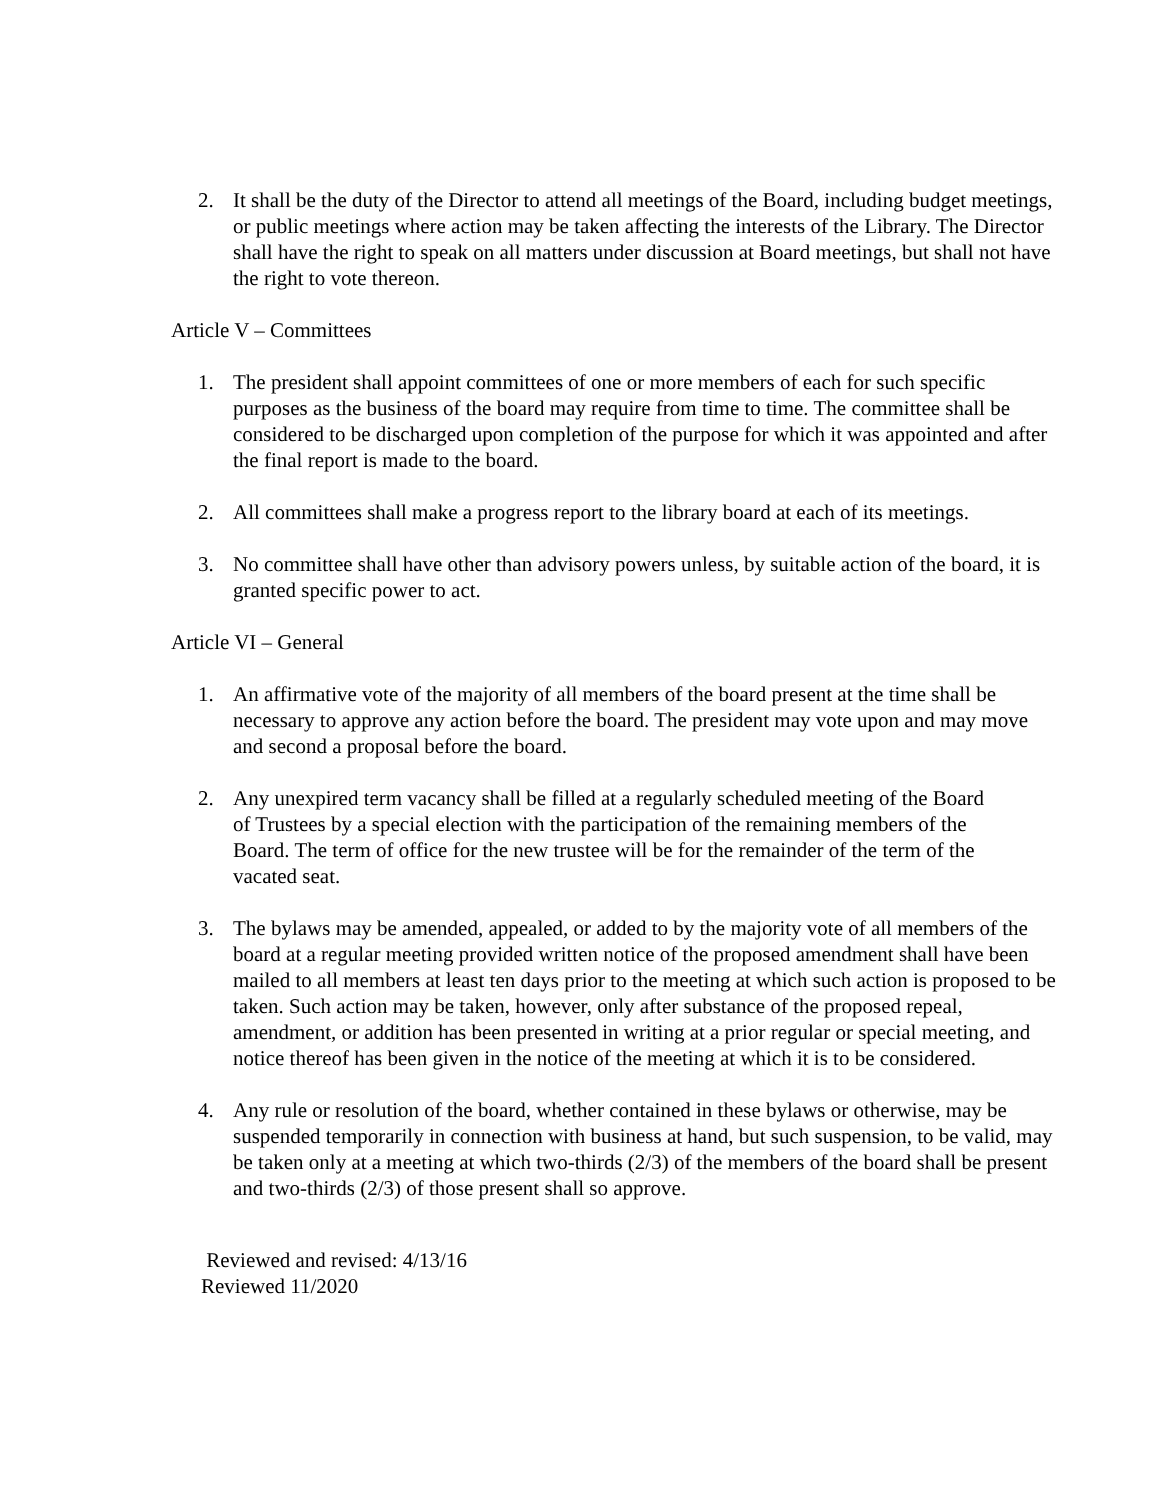2. It shall be the duty of the Director to attend all meetings of the Board, including budget meetings, or public meetings where action may be taken affecting the interests of the Library. The Director shall have the right to speak on all matters under discussion at Board meetings, but shall not have the right to vote thereon.
Article V – Committees
1. The president shall appoint committees of one or more members of each for such specific purposes as the business of the board may require from time to time. The committee shall be considered to be discharged upon completion of the purpose for which it was appointed and after the final report is made to the board.
2. All committees shall make a progress report to the library board at each of its meetings.
3. No committee shall have other than advisory powers unless, by suitable action of the board, it is granted specific power to act.
Article VI – General
1. An affirmative vote of the majority of all members of the board present at the time shall be necessary to approve any action before the board. The president may vote upon and may move and second a proposal before the board.
2. Any unexpired term vacancy shall be filled at a regularly scheduled meeting of the Board of Trustees by a special election with the participation of the remaining members of the Board. The term of office for the new trustee will be for the remainder of the term of the vacated seat.
3. The bylaws may be amended, appealed, or added to by the majority vote of all members of the board at a regular meeting provided written notice of the proposed amendment shall have been mailed to all members at least ten days prior to the meeting at which such action is proposed to be taken. Such action may be taken, however, only after substance of the proposed repeal, amendment, or addition has been presented in writing at a prior regular or special meeting, and notice thereof has been given in the notice of the meeting at which it is to be considered.
4. Any rule or resolution of the board, whether contained in these bylaws or otherwise, may be suspended temporarily in connection with business at hand, but such suspension, to be valid, may be taken only at a meeting at which two-thirds (2/3) of the members of the board shall be present and two-thirds (2/3) of those present shall so approve.
Reviewed and revised: 4/13/16
Reviewed 11/2020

§ §

Word for word, write out the whole listing, keeping none of the pictures.

2. It shall be the duty of the Director to attend all meetings of the Board, including budget meetings, or public meetings where action may be taken affecting the interests of the Library. The Director shall have the right to speak on all matters under discussion at Board meetings, but shall not have the right to vote thereon.
Article V – Committees
1. The president shall appoint committees of one or more members of each for such specific purposes as the business of the board may require from time to time. The committee shall be considered to be discharged upon completion of the purpose for which it was appointed and after the final report is made to the board.
2. All committees shall make a progress report to the library board at each of its meetings.
3. No committee shall have other than advisory powers unless, by suitable action of the board, it is granted specific power to act.
Article VI – General
1. An affirmative vote of the majority of all members of the board present at the time shall be necessary to approve any action before the board. The president may vote upon and may move and second a proposal before the board.
2. Any unexpired term vacancy shall be filled at a regularly scheduled meeting of the Board of Trustees by a special election with the participation of the remaining members of the Board. The term of office for the new trustee will be for the remainder of the term of the vacated seat.
3. The bylaws may be amended, appealed, or added to by the majority vote of all members of the board at a regular meeting provided written notice of the proposed amendment shall have been mailed to all members at least ten days prior to the meeting at which such action is proposed to be taken. Such action may be taken, however, only after substance of the proposed repeal, amendment, or addition has been presented in writing at a prior regular or special meeting, and notice thereof has been given in the notice of the meeting at which it is to be considered.
4. Any rule or resolution of the board, whether contained in these bylaws or otherwise, may be suspended temporarily in connection with business at hand, but such suspension, to be valid, may be taken only at a meeting at which two-thirds (2/3) of the members of the board shall be present and two-thirds (2/3) of those present shall so approve.
Reviewed and revised: 4/13/16
Reviewed 11/2020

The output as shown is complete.